We’re back on topic with Trade War, but this time, it’s much worse. Chinese Buyers are packing up and leaving as tensions between China & the US worsen. CNBC is calling it the “Trump Effect”. Punishing Tariffs on foreign trade and commerce is costly to Chinese Buyers, and causing them to question American Assets. While vice-versa, China is putting tighter and tighter restrictions on assets leaving the country. In 2016, 46.5 Billion Dollars was invested directly into the US from Chinese Investments. In 2018, that number fell to a mere 5.4 Billion Dollars. – Rhodium Group “The Trump effect is undercutting some of the primary drivers of Chinese demand for U.S. property, including buying homes for students who are studying in the U.S. and the country’s reputation as a safe investment.” – CNBC
While this issue is not centralized to one industry, this trade war is directly affecting the real estate market and we are seeing the affect in both housing prices, inventory, and commercial properties.
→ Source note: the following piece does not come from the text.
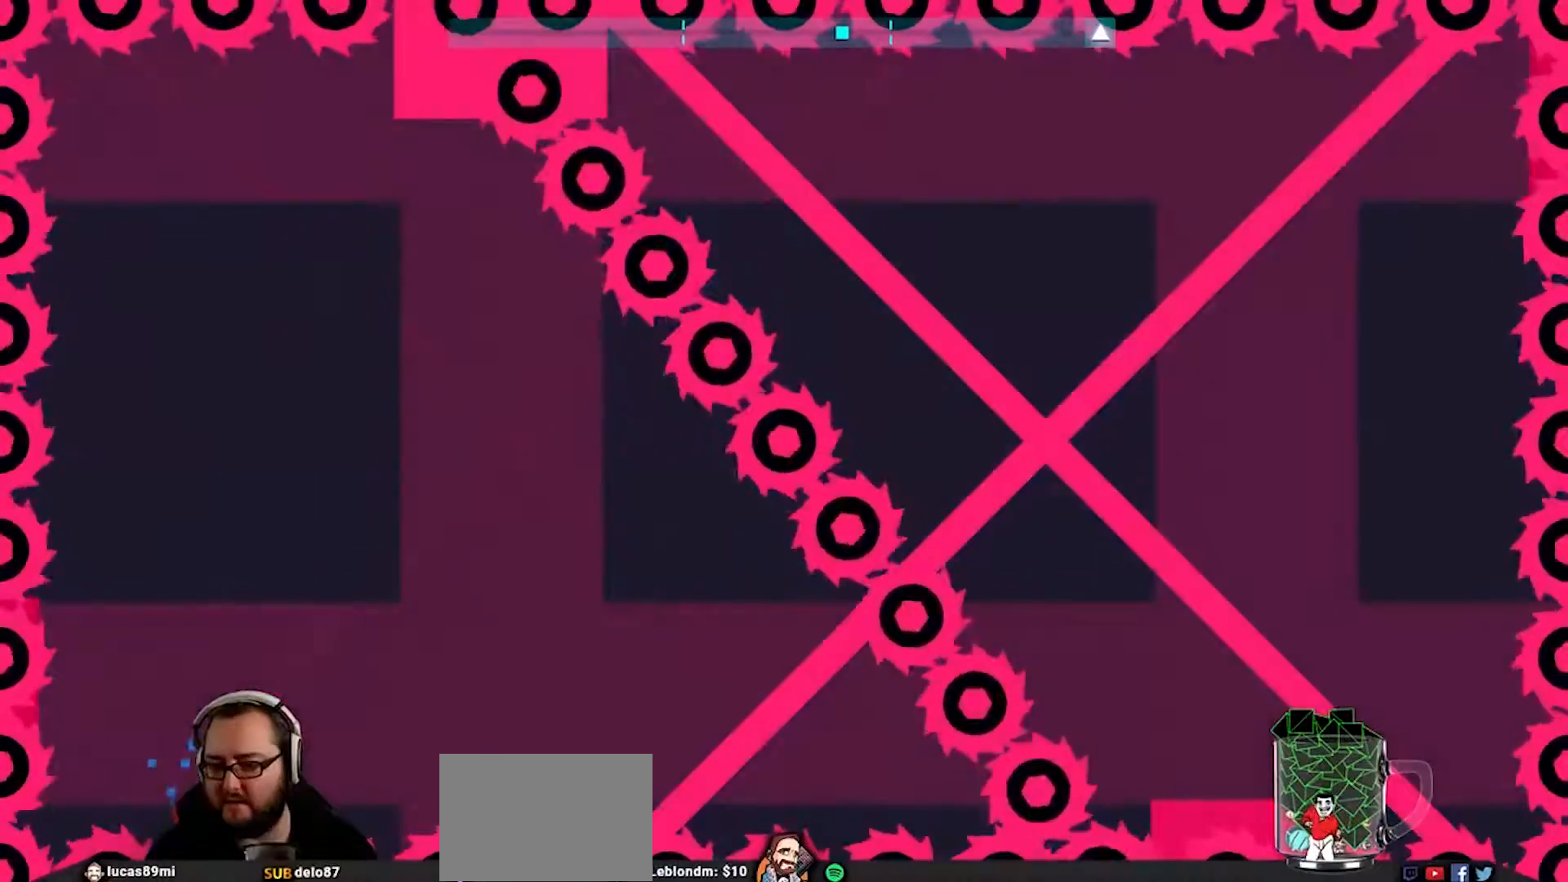
{"buttons": [], "left_stick": "up", "right_stick": "center", "events": [[233, "left_stick", "up"]]}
We are even seeing regulators forcing Chinese Investors to sell off large commercial assets due to concerns over accessibility to large amounts of American Data. Chinese buyers are the largest percentage of international buyers in US real estate, and dumping is a huge concern for lower income and rural areas in the mid-west, where Chinese Investors have been reviving industries, like Michigan or Kentucky. This is especially a concern if tensions continue with the US & China. Restrictions and regulations will only continue to make it more difficult for investors to hold onto their foreign assets.
There’s an upside to this though. If you are looking to purchase a home, now is the perfect time. Prices are low and [Chinese] sellers are eager to get their money out while they still can. Home prices are dramatically lower due to a few reasons. Prices having reached a point in the market where they have maxed out incomes (causing an adjustment period), and dumping will surely help.